I guess it's time for the annual Bin Laden story...
just catch the f'er and kill him
'Bin Laden is trying to obtain medical attention'
Report: U.S. colonel says al-Qaida leader is in poor health
Updated: 6:37 a.m. ET Sept. 14, 2005
CAIRO - Al-Qaida leader Osama bin Laden is in poor health and is seeking medical attention, the London-based Arabic newspaper al-Hayat said on Wednesday, quoting a U.S. officer in Afghanistan.
"Osama bin Laden is trying to obtain medical attention," Colonel Don McGraw, director of operations at the Combined Forces Command in Kabul, told a group of British reporters, including one from al-Hayat, it said.
"He (McGraw) refused to say what the al-Qaida leader is suffering from or whether it is the same kidney disease which Pakistani officials said in the past he was suffering from," the newspaper added.
Al-Hayat said it was not clear how the U.S. military had obtained its information or where it thought bin Laden might be.
The Saudi-born militant is believed to have taken refuge somewhere on the border between Pakistan and Afghanistan after escaping from U.S. troops and their Afghan allies who toppled the Taliban government that had hosted him in 2001.
The United States holds al-Qaida responsible for many attacks, including the suicide hijack assaults on New York and Washington on Sept. 11, 2001.
U.S. military denies "bin Laden ill" report
Sep 14 10:47 AM US/Eastern
KABUL (Reuters) - The U.S. military in Afghanistan denied on Wednesday that one of its officers had told reporters Osama bin Laden was seeking medical attention.
The London-based Arabic newspaper al-Hayat, citing U.S. Colonel Don McGraw in a briefing with reporters in Kabul, said on Wednesday that the al Qaeda leader was in poor health and was trying to obtain medical attention.
But a U.S. military spokeswoman in Kabul said McGraw had not said that.
"Colonel McGraw did not say Osama bin Laden was trying to get medical attention," said the spokeswoman, Lieutenant Cindy Moore.
"We're working with the editor to correct the record," she said of the al Hayat report.
McGraw had been asked by a reporter about an Arabic Web site report several weeks ago saying bin Laden had been wounded.
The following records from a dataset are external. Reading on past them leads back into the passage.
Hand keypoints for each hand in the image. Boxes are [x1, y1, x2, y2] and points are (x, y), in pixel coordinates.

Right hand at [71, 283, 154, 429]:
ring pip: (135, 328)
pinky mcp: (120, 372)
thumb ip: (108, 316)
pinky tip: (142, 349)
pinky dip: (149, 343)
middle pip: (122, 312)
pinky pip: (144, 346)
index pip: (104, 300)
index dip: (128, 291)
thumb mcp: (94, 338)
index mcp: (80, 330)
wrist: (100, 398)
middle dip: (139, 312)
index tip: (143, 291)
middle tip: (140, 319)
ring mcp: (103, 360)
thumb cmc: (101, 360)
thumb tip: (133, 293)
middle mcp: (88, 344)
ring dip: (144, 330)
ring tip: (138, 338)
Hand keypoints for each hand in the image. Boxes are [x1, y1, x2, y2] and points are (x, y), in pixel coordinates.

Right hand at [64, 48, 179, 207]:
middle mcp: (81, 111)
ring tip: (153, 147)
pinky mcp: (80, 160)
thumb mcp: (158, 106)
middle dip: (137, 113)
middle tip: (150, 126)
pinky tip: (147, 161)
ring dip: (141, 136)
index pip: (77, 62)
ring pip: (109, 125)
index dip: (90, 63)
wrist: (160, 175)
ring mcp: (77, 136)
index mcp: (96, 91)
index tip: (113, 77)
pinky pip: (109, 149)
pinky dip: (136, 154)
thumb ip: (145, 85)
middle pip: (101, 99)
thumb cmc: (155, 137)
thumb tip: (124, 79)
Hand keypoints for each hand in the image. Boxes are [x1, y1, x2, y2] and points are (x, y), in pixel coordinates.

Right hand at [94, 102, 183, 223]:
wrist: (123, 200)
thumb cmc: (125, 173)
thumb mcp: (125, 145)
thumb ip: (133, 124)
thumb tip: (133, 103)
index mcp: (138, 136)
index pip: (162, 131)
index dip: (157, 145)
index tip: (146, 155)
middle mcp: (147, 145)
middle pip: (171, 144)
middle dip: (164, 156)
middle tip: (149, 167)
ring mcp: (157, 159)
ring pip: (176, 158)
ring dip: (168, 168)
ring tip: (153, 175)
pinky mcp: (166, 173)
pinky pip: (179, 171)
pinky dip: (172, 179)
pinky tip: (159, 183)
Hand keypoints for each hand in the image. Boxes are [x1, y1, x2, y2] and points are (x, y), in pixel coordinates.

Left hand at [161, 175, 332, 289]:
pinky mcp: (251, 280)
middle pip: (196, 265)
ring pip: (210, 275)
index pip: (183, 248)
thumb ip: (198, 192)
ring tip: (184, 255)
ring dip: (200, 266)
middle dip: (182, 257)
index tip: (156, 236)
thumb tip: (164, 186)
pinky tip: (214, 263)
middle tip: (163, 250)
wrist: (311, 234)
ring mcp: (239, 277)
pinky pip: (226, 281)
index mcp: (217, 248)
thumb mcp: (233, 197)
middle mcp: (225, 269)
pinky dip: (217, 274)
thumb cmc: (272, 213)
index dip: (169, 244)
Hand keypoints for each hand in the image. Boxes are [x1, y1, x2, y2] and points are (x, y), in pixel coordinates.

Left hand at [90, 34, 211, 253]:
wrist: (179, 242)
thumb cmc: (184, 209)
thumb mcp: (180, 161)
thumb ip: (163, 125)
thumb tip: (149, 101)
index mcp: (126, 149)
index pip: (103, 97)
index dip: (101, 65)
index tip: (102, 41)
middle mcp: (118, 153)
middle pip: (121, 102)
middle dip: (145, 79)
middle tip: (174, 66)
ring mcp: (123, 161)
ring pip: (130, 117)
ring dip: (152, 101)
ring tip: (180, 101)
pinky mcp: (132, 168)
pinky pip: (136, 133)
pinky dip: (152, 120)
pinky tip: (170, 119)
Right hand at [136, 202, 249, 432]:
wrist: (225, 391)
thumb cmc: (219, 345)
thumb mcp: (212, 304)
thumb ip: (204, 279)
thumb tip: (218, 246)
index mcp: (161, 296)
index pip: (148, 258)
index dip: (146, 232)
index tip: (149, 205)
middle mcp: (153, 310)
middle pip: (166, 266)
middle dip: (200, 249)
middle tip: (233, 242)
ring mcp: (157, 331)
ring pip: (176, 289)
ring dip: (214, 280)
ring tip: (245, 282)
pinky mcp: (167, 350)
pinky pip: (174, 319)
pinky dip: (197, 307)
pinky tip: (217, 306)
McGraw said he had seen the report, which security experts said lacked credibility, but had no information, Moore said.
He was then asked about old reports that bin Laden had suffered from a kidney ailment and McGraw had said bin Laden might have, in the past, sought treatment but he didn't know about now, Moore said.
Moore said McGraw had presented the reporters with no new report about bin Laden.
The Saudi-born militant is believed to have taken refuge somewhere on the border between Pakistan and Afghanistan after eluding U.S. troops and their Afghan allies who toppled the Taliban government that had hosted him in 2001.
The United States holds al Qaeda responsible for many attacks, including the suicide hijack assaults on New York and Washington on September 11, 2001.